PROMPT:
Render the text read from the items below as a Markdown table with the columns Row and Line. Number each non-blank line in order, skip blank lines, and leave the pictures out.

DATA RECORDS:
- Opening Delimiter -

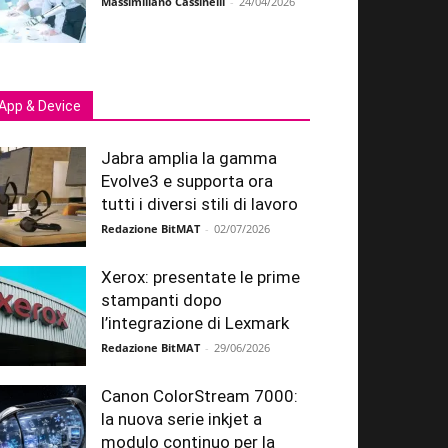
Massimiliano Cassinelli
-
24/04/2026
App & Device
Jabra amplia la gamma
Evolve3 e supporta ora
tutti i diversi stili di lavoro
Redazione BitMAT
-
02/07/2026
Xerox: presentate le prime
stampanti dopo
l’integrazione di Lexmark
Redazione BitMAT
-
29/06/2026
Canon ColorStream 7000:
la nuova serie inkjet a
modulo continuo per la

- Closing Delimiter -

WRITTEN SOLUTION:
| Row | Line |
|---|---|
| 1 | Massimiliano Cassinelli |
| 2 | - |
| 3 | 24/04/2026 |
| 4 | App & Device |
| 5 | Jabra amplia la gamma |
| 6 | Evolve3 e supporta ora |
| 7 | tutti i diversi stili di lavoro |
| 8 | Redazione BitMAT |
| 9 | - |
| 10 | 02/07/2026 |
| 11 | Xerox: presentate le prime |
| 12 | stampanti dopo |
| 13 | l’integrazione di Lexmark |
| 14 | Redazione BitMAT |
| 15 | - |
| 16 | 29/06/2026 |
| 17 | Canon ColorStream 7000: |
| 18 | la nuova serie inkjet a |
| 19 | modulo continuo per la |